= Jorge Raschke =

Puerto Rican evangelist Assemblies of God

Jorge Raschke García (born 12 December 1943 from New York City) is a Pentecostal, Assemblies of God evangelist who is well known for his political opinions as well as for his religious evangelistic events. He is of German (Ashkenazi) and Afro-Caribbean Spanish (Sephardic) descent.

==Día de Clamor a Dios==
Raschke has travelled all over Latin America and the United States preaching, and has held conferences and church services in Venezuela, Colombia, Ecuador, Panama, Mexico, the Dominican Republic and other countries. Raschke has been holding a yearly event, Dia de Clamor a Dios, for forty-four years. The event is held in September, on Labor Day, at the north entrance of Puerto Rico's Capitol building, and draws thousands of Christians from around Puerto Rico.

Raschke's daughter, Kimmey, was a member of the Senate of Puerto Rico. Raschke has another daughter, Kathryn, and a son, Jorge Isaac. Raschke owns WJVP 89.3 FM, a radio station in Culebra, Puerto Rico, which is operated by Clamor Broadcasting Network, Inc. and United WM Media.

==Views==
Because of his religious credentials, he is often quoted in newspapers. He is outspoken and attends protests (with his followers) to express indignation or support for a cause or a person. In 1993, Raschke was one of hundreds of religious leaders leading protests against Madonna's Girlie Show World Tour, which began in Bayamón, Puerto Rico. Protests did not stop the concert from taking place.

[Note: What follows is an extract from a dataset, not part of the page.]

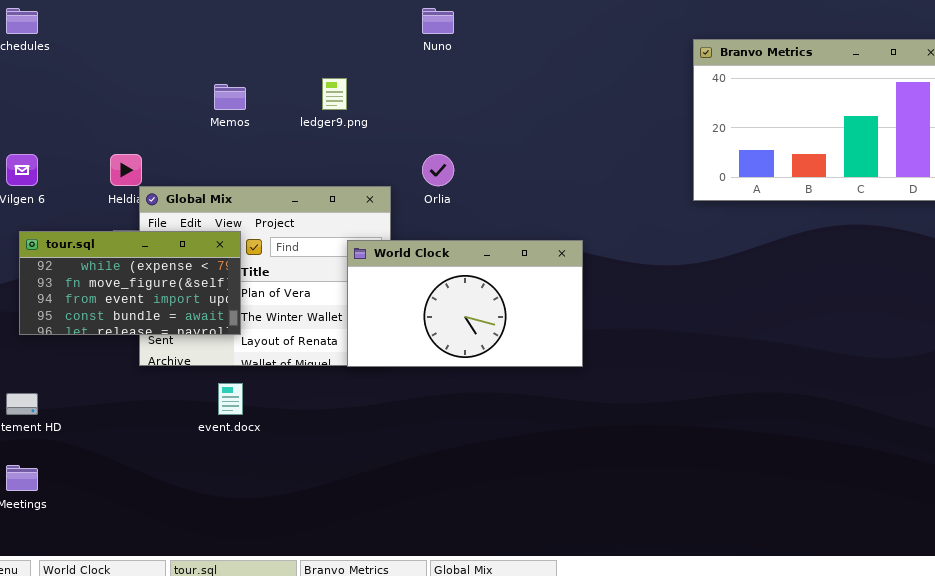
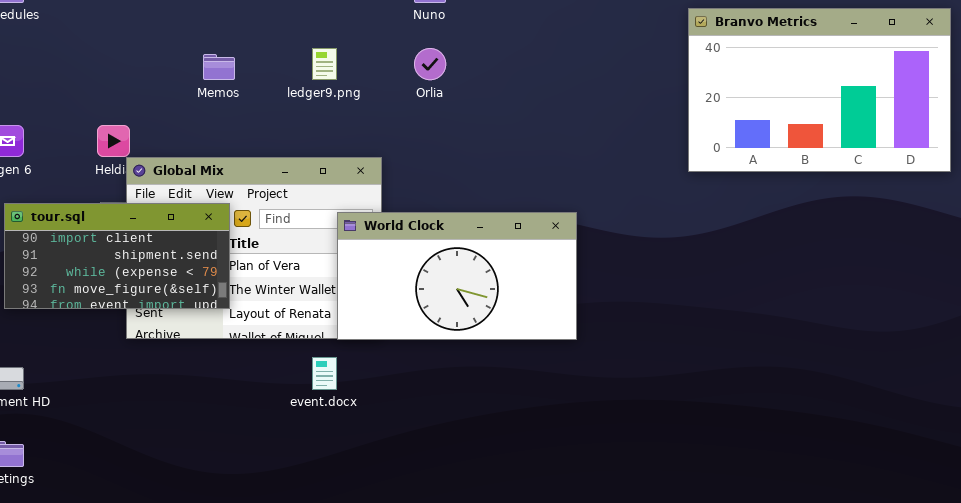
Orlia: [422,154,454,186] -> [414,48,446,80], moved
tour.sql: [19,231,241,335] -> [4,203,230,309], scrolled up 2 rows
event.docx: [218,383,243,415] -> [312,357,337,390], moved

Raschke generally supports the New Progressive Party (PNP). In 2019, he supported Ricardo Rosselló, the governor, who was forced to resign for Telegramgate. Raschke attended the protests demanding that Rosselló not resign and to rescind his resignation once he had. During the protests, Raschke was making declarations with a megaphone, about different, past governors' immoral conduct in La Fortaleza, the governor's mansion. When a 60-year woman resident of the Old San Juan neighborhood, yelled that Raschke was corrupt, she was arrested. He and other religious leaders of Puerto Rico later met with Wanda Vázquez, Rosselló's successor.

Raschke has been one of several religious leaders to be singled out by Pedro Julio Serrano, a Puerto Rican LGBT and human rights activist, for spreading homophobia.